Speeding up the loading of ML models by efficiently splitting the weights across multiple disks then reading them in parallel during model initialization
M.2 drives now read at ~7.5GB/s or so today. If you were running 4 of them in RAID you could probably achieve 30GB/s. But what if you don't have access to 4 m.2 slots?
The answer is a "methodology" I'm calling swift-weights.
Requirements:
- At least 2 Thunderbolt ports (ideally TB4/5)

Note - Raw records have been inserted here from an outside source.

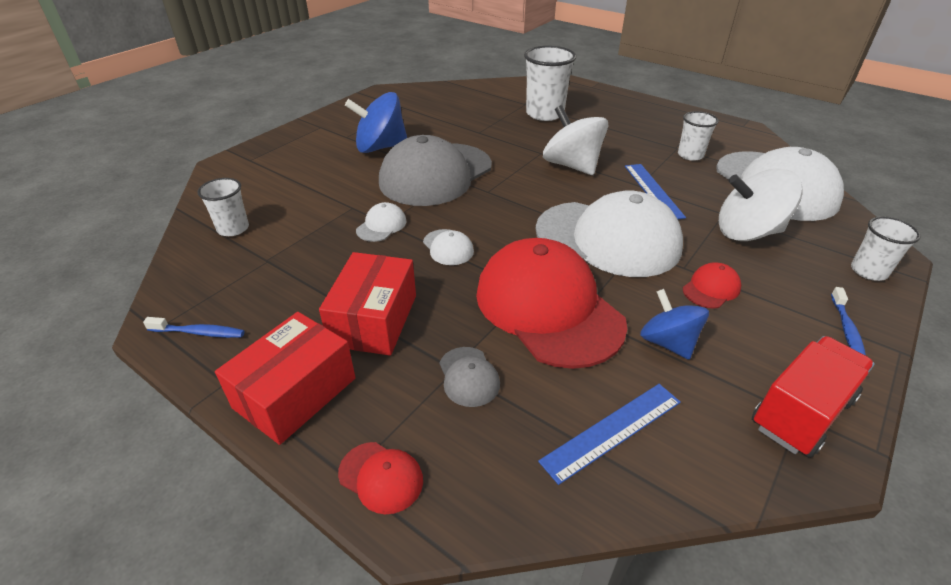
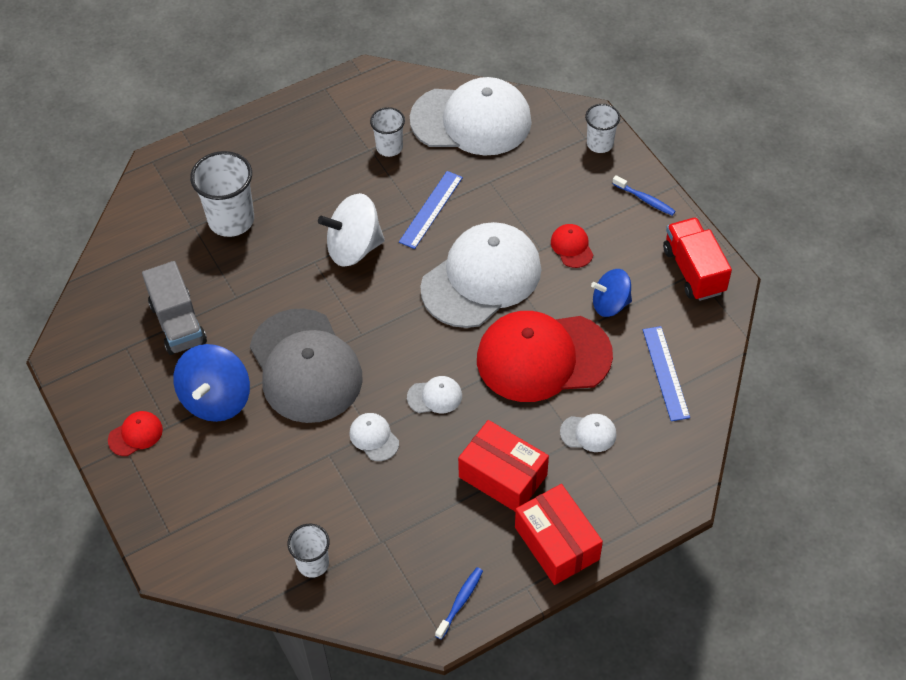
camera: 65 degrees left, 15 degrees up
red cap [338,442,423,514] -> red cap moved to [108,411,163,456]
grey cap [439,347,500,407] -> white cap [560,414,617,452]
blue ruler [625,164,686,219] -> blue ruler turned 75 degrees counterclockwise [399,171,463,249]
white spinning top [719,168,803,241] -> none
none -> grey truck [142,261,207,355]

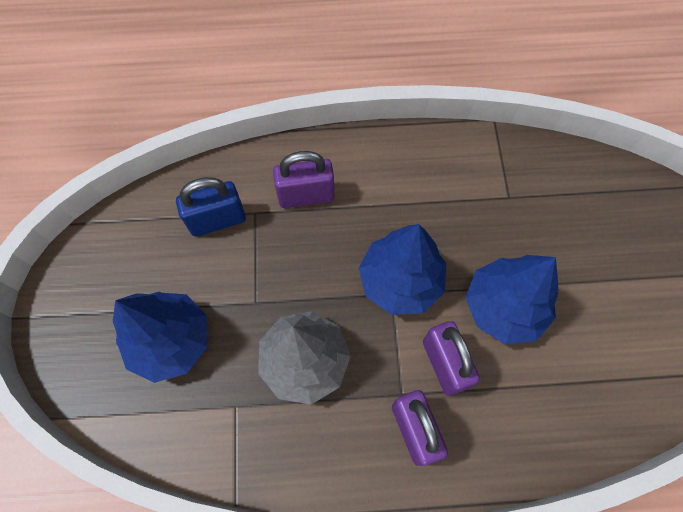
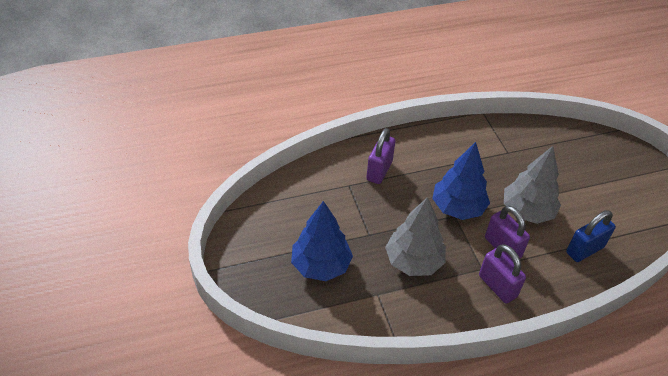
camera: 15 degrees left, 20 degrees down
blue padlock [176,177,246,237] -> blue padlock moved to [566,210,616,262]
purple padlock [273,151,334,208] -> purple padlock turned 45 degrees counterclockwise [366,128,395,184]
blue tree [466,255,559,344] -> grey tree [504,146,561,224]

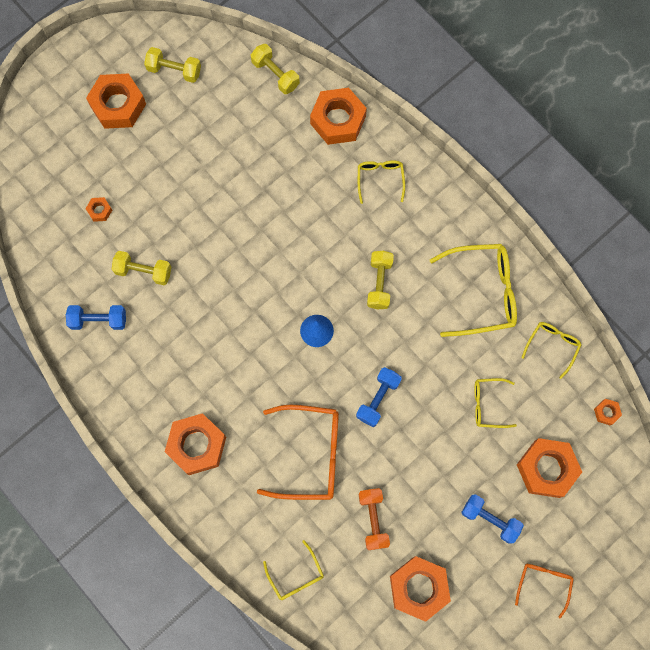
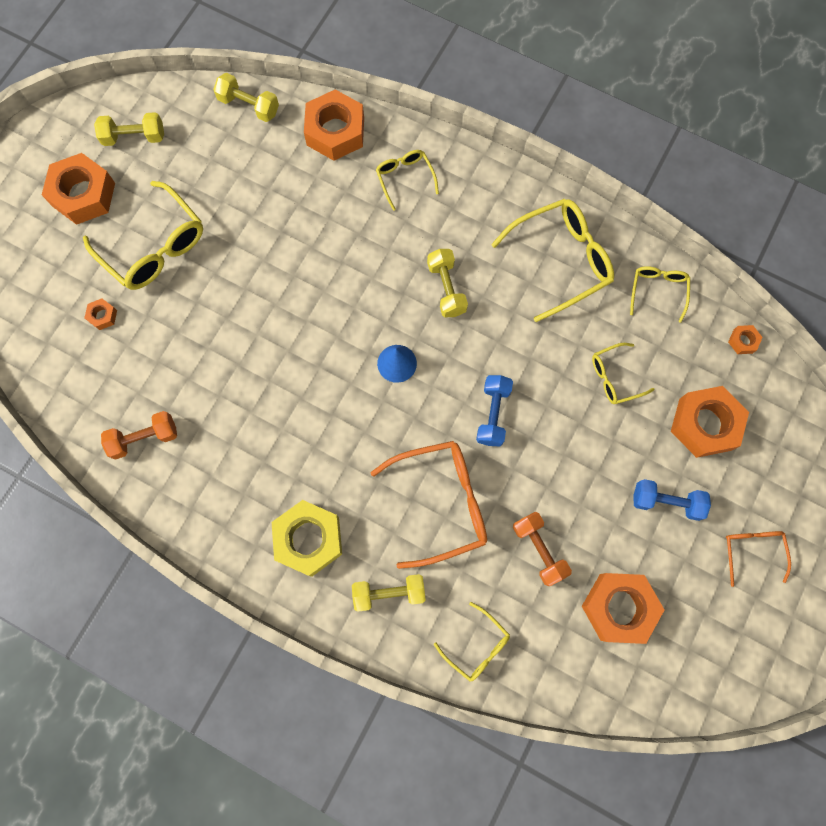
camera: 20 degrees left, 0 degrees up
blue dumbbell [66,305,126,330] -> orange dumbbell [101,411,177,459]
yellow dumbbell [112,251,171,285] -> yellow dumbbell moved to [352,574,426,612]
orange nut [165,413,226,475] -> yellow nut [272,500,342,577]
none -> yellow glasses [83,181,203,290]

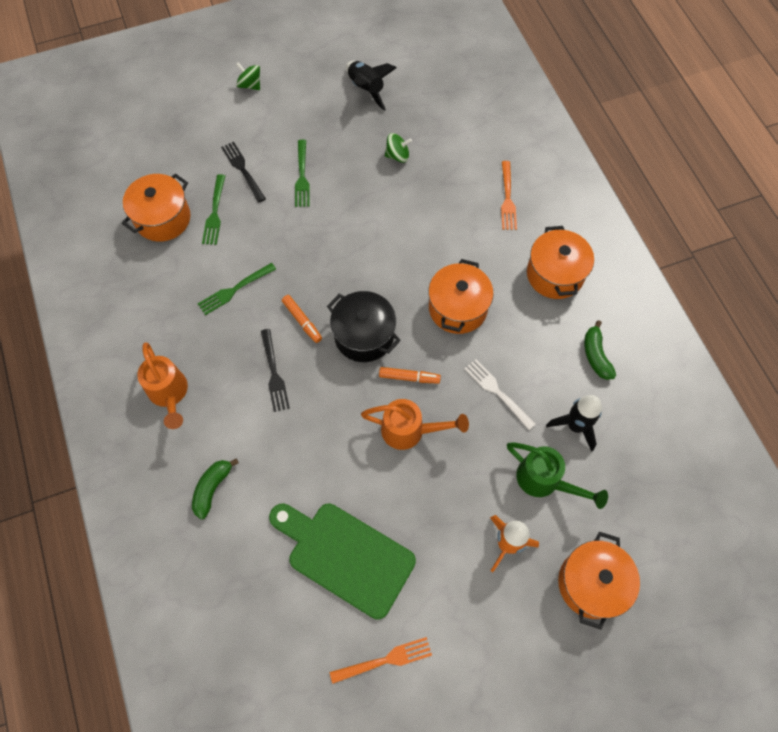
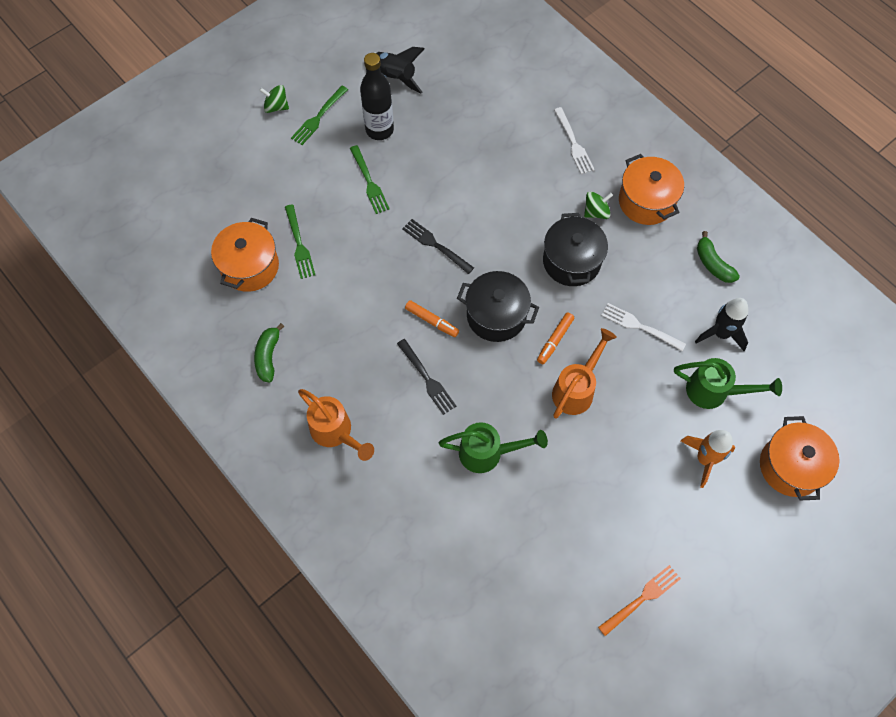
camera: 20 degrees left, 0 degrees up
green banana [192,458,239,519] -> green banana moved to [254,323,284,383]
green fork [198,263,276,315] -> green fork moved to [291,86,348,145]
black fork [221,142,266,203] -> black fork moved to [402,219,474,274]
green cutting board [269,504,416,620] -> none
orange watering can [361,399,469,450] -> orange watering can turned 45 degrees counterclockwise [552,328,617,419]
orange marker [379,367,441,384] -> orange marker turned 135 degrees clockwise [537,313,574,364]
green spinning top [385,133,412,163] -> green spinning top moved to [584,192,613,219]
orange pot [428,259,494,334] -> black pot [543,213,608,286]
orange fork [501,161,517,230] -> white fork [554,107,595,174]
none -> black bottle [360,53,394,140]
none -> green watering can [439,422,548,473]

- As many m.2 drives as there are TB ports
Execution:
- Split the weights of a model (safetensors) into
Nfolders such that if we have 4 drives and 8 weights:
- drive_0
- model-00001-of-000008.safetensors
- model-00002-of-000008.safetensors
- drive_1
- model-00003-of-000008.safetensors
- model-00004-of-000008.safetensors
- drive_2
- model-00005-of-000008.safetensors
- model-00006-of-000008.safetensors
- drive_2
- model-00007-of-000008.safetensors
- model-00008-of-000008.safetensors
Then by mounting and loading all m.2 drives using an interface like this 40Gbps Docking Station, you should be able to read them in parallel and achieve a hypothetical 160Gbps (20GB/s) without needing to modify the existing storage in your system.
This is especially relvent for systems like the M3 ultra which have 6 TB ports each. So if you were trying to load in large models like Kimi-K2, it (hypothetically) can have a cold-start of <30 seconds if scaled properly.
This repo contains helpers for splitting of your weights and loading them into memory in parallel.